Most (but not all) of the revenue funding payment of the bonds comes from citizen taxes — part of the reason the question of equity holds so much weight in the bonding process — though Swartzendruber noted there are some special assessments from one of the bond projects that generates some revenue to partially fund itself.
Traditionally, bonds are used for capital improvement projects, with the one exception being the KLP (more of an economic development situation). Current potential bond projects under consideration, specifically, focus mostly on road and bridge improvements in the county. During this year's budget process, discussion of a potential bond to address improvements to Hesston Road was brought up, while Swartzendruber also noted there has been consideration given to bonding out some bridge renovations — given the good market for such work at present.

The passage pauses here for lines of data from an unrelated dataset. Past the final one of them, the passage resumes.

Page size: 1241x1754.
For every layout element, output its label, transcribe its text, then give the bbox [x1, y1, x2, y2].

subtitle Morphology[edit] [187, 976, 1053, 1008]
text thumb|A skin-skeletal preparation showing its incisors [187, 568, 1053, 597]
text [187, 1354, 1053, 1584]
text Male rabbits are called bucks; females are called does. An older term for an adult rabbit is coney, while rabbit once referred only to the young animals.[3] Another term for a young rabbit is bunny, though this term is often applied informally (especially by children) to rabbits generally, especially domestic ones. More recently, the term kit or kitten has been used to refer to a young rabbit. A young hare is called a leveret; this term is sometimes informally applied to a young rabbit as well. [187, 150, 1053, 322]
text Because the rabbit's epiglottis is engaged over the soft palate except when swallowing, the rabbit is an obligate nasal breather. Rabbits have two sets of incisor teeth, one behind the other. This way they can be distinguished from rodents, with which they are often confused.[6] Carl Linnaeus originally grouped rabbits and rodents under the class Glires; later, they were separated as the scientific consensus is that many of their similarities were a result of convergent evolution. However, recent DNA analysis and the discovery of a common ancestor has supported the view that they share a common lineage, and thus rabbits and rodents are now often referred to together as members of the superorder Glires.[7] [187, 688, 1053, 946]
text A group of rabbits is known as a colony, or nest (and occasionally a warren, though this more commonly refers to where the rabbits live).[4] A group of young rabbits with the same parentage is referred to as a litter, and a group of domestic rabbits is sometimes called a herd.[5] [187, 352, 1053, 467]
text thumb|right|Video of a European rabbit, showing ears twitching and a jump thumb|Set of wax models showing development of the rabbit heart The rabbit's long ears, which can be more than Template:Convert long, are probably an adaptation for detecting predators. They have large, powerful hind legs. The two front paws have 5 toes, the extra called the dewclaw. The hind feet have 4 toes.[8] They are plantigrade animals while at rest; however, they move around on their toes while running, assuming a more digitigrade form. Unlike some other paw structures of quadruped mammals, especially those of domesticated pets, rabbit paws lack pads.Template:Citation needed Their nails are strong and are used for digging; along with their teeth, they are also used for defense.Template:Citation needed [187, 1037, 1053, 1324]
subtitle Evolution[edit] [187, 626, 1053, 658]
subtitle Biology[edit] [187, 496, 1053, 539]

Having some room to take on more bond debt could help the county if it pursues either of those projects in the near future, but Swartzendruber said there are policies the county would need to take into account outside of its own guidelines if it does that — mainly pertaining to the tax lid.

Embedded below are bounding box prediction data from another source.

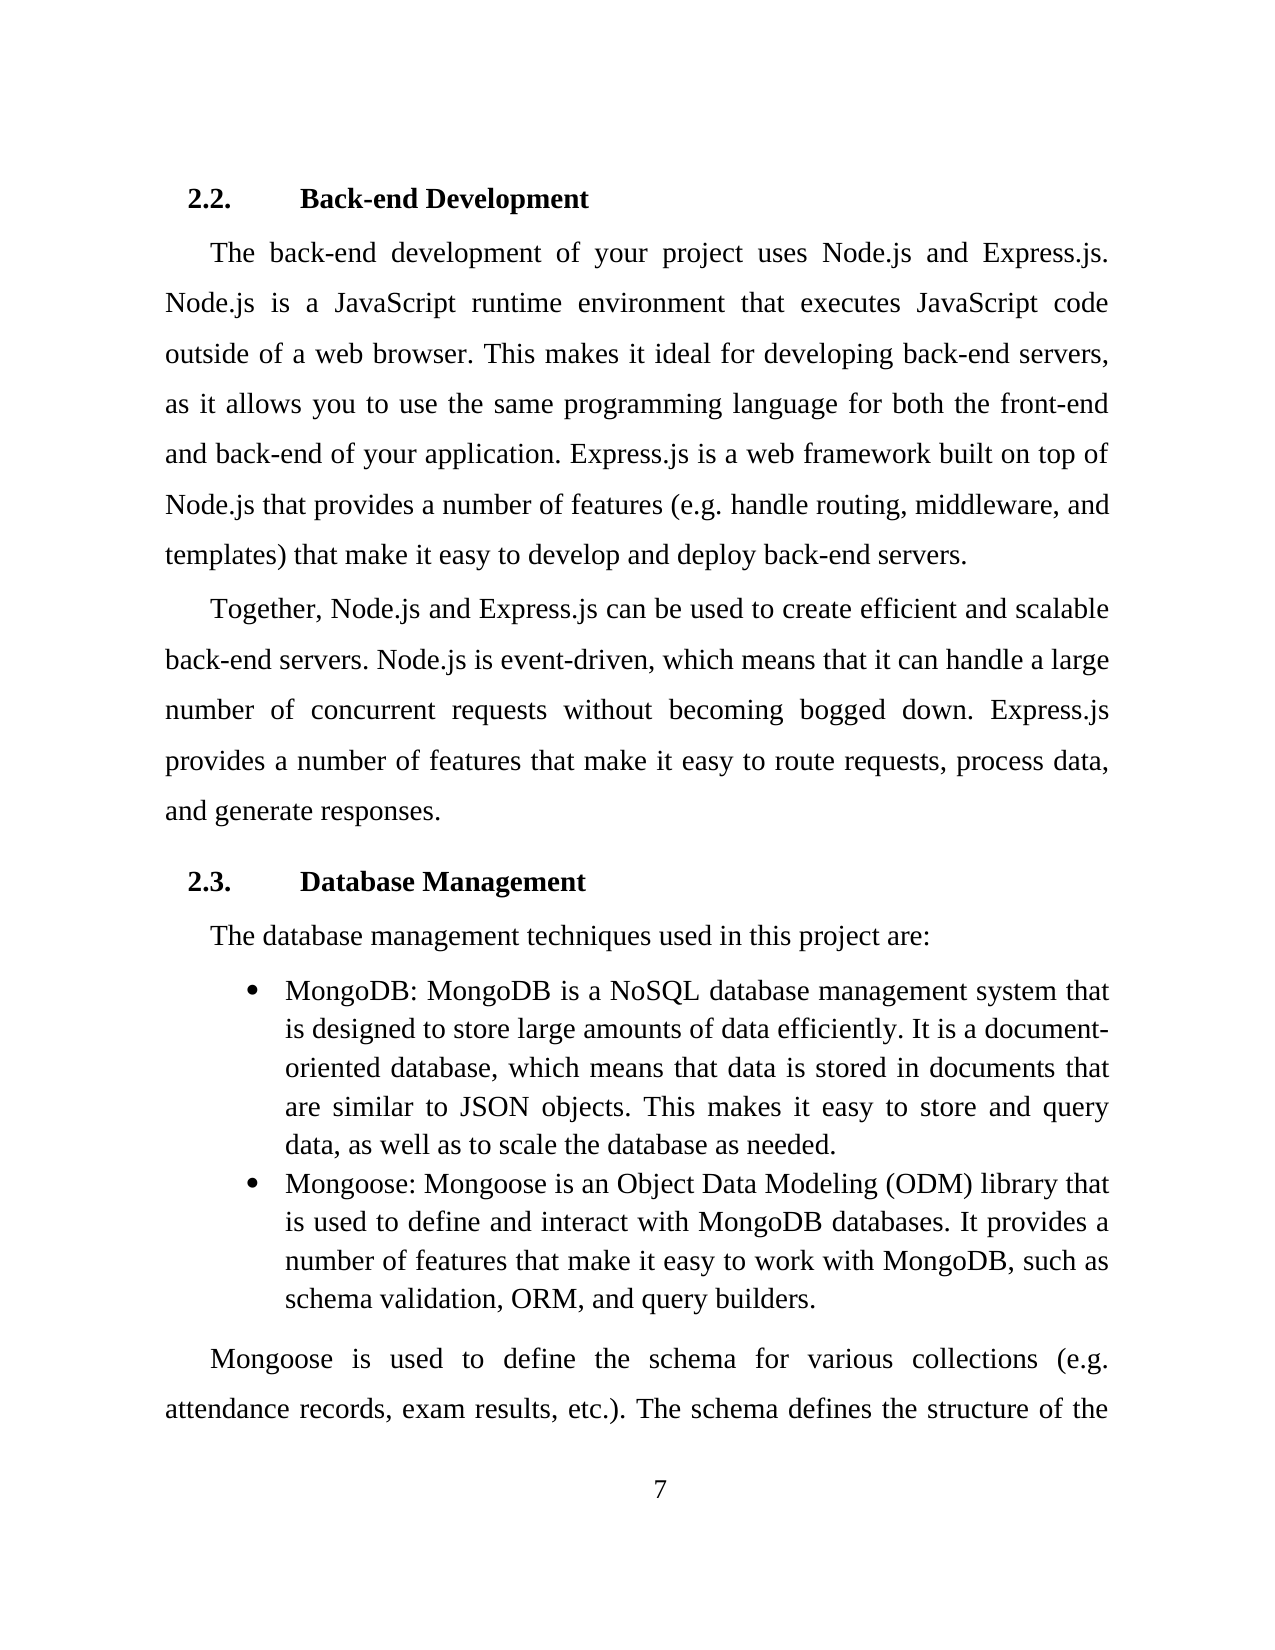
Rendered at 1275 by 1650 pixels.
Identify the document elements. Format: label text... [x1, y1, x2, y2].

text Together, Node.js and Express.js can be used to create efficient and scalable back-end servers. Node.js is event-driven, which means that it can handle a large number of concurrent requests without becoming bogged down. Express.js provides a number of features that make it easy to route requests, process data, and generate responses. [165, 592, 1110, 826]
list Mongoose: Mongoose is an Object Data Modeling (ODM) library that is used to define and interact with MongoDB databases. It provides a number of features that make it easy to work with MongoDB, such as schema validation, ORM, and query builders. [247, 1166, 1110, 1315]
list MongoDB: MongoDB is a NoSQL database management system that is designed to store large amounts of data efficiently. It is a document-oriented database, which means that data is stored in documents that are similar to JSON objects. This makes it easy to store and query data, as well as to scale the database as needed. [247, 973, 1110, 1161]
text The database management techniques used in this project are: [165, 918, 1110, 952]
text The back-end development of your project uses Node.js and Express.js. Node.js is a JavaScript runtime environment that executes JavaScript code outside of a web browser. This makes it ideal for developing back-end servers, as it allows you to use the same programming language for both the front-end and back-end of your application. Express.js is a web framework built on top of Node.js that provides a number of features (e.g. handle routing, middleware, and templates) that make it easy to develop and deploy back-end servers. [165, 235, 1110, 571]
subtitle Database Management [187, 864, 1110, 898]
subtitle Back-end Development [187, 181, 1110, 214]
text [165, 1341, 1110, 1425]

"With the tax lid in place, if we need to make a public building improvement, we would need to either issue general obligation bonds and take that to a vote if it was over $300,000 or we would need to issue PBC bonds and either cut expenditures somewhere else to make that payment or, if issuing those bonds drove us to need more revenue outside of what the tax lid allows, we would have to do a tax lid election," Swartzendruber said.

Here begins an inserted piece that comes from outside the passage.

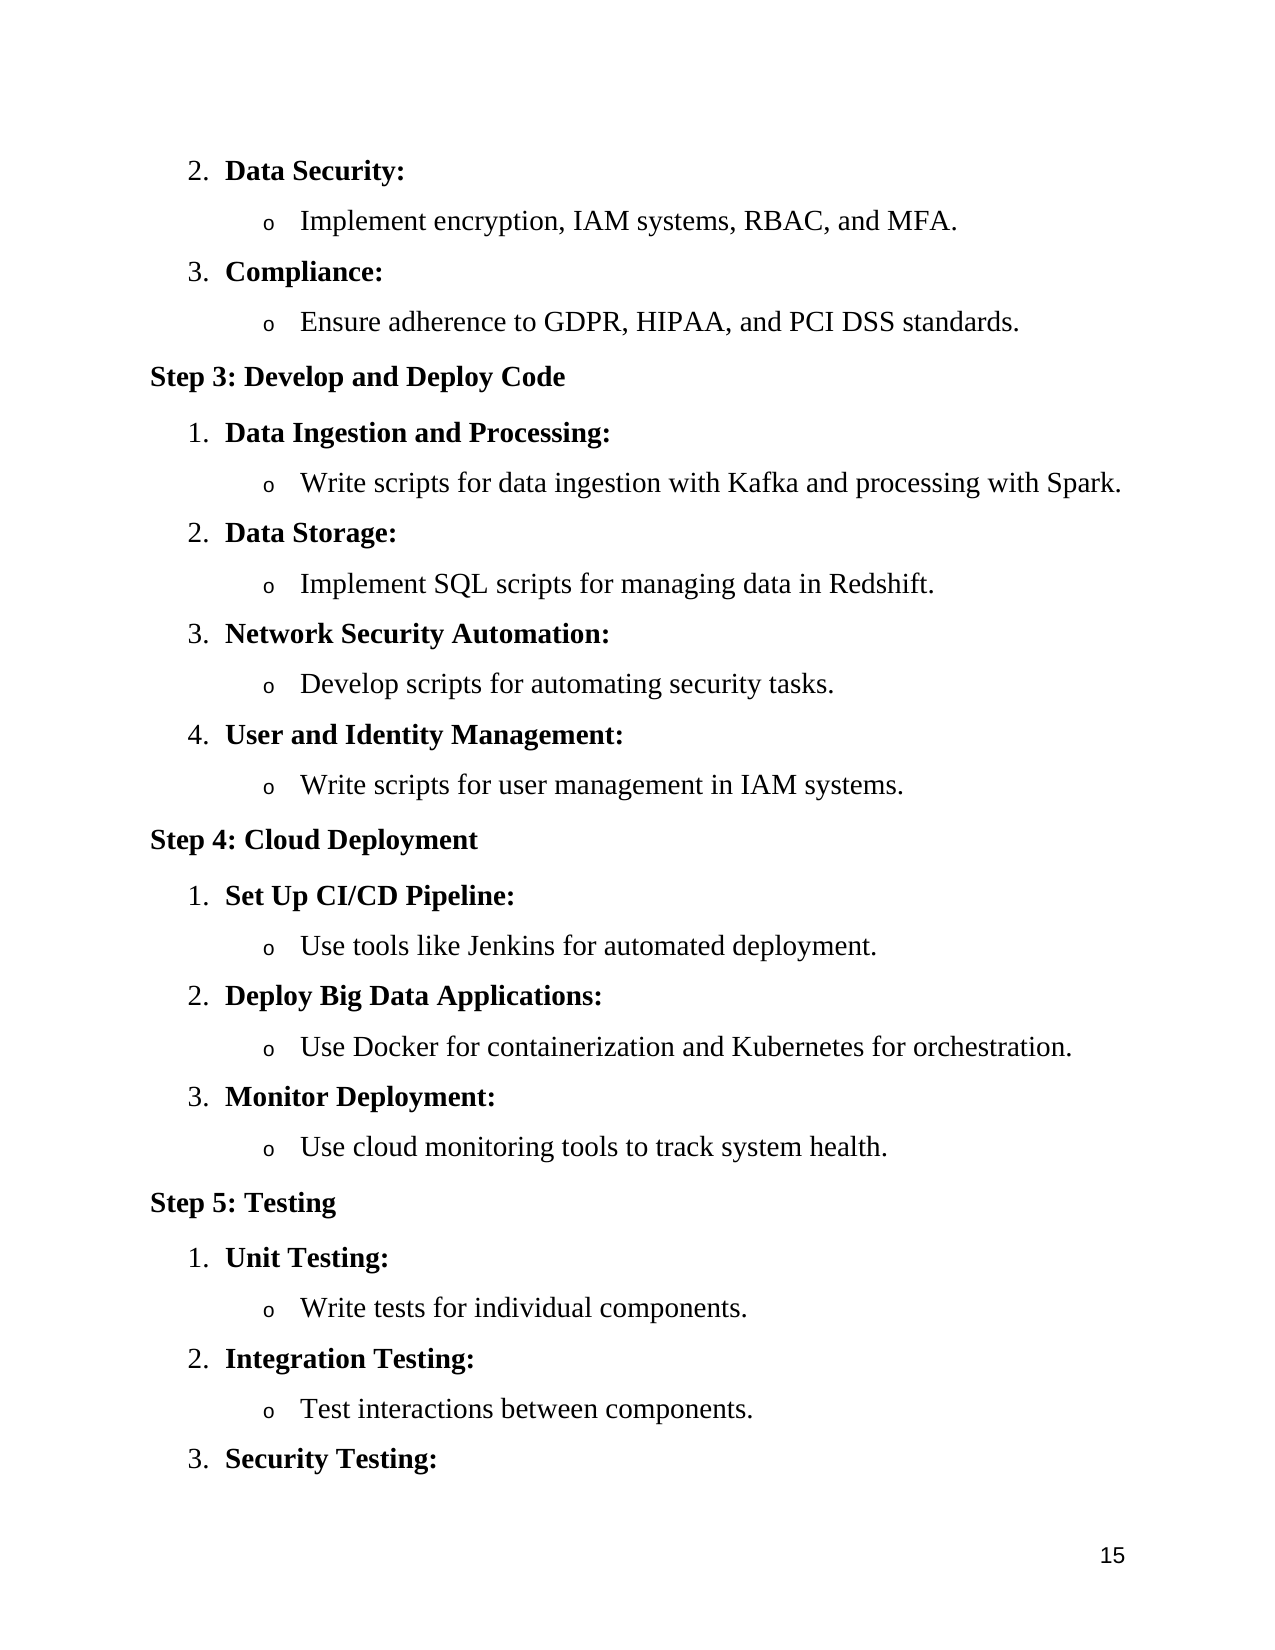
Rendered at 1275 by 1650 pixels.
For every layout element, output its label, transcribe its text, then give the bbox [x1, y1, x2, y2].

Paying off the bond debt, Swartzendruber noted the county's annual installments are pretty much locked in — and increased payments can only be made once a bond becomes callable (though some are restricted). While funds can be set aside to pay off the entirety of the bond at that point, that would require utilizing reserve funds.
Those reserve funds can also help prevent the county from needing to use bonds — like in the case of the law enforcement center renovations. With that project, the county has enough reserves on hand to fully fund its portion of the project. However, utilizing those funds becomes a balancing act as they can have a significant impact on the ability to utilize bonds in the future.
"Reserve balances, they're important to bond rating agencies. Bond rating agencies are going to want to see your fund balance policy, they're going to want to see your debt policy and they're going to want to see how much cash you actually have on hand," Swartzendruber said. "If you get close to your limit that you've set by policy, it's gonna make them nervous and it could ultimately affect your rating, and if it affects your rating it affects the amount of interest you're paying on the bonds and, in turn, how much it's ultimately going to cost the taxpayers to finance that improvement."
"You really want to show a healthy balance between using reserves on some projects and being cautious when and how you bond things out," Bronson said.
Commissioners also attested to the importance of that credit rating during the 2019 budget process.
Despite the number of factors that have to be weighed before considering taking on a bond, the advantages of that process are clear and reason for their continued usage.
"They're a valuable tool to accomplish certain things," Swartzendruber said. "Utilizing them to replace the 911 system, the 800 MHZ radio system, that was a tremendous benefit to the public — for the safety of our law enforcement officers, for the safety of our firefighters — and this provided us a means to do that, spread the cost over the life of that improvement and also provided a great benefit to not only our public servants, but also the citizens."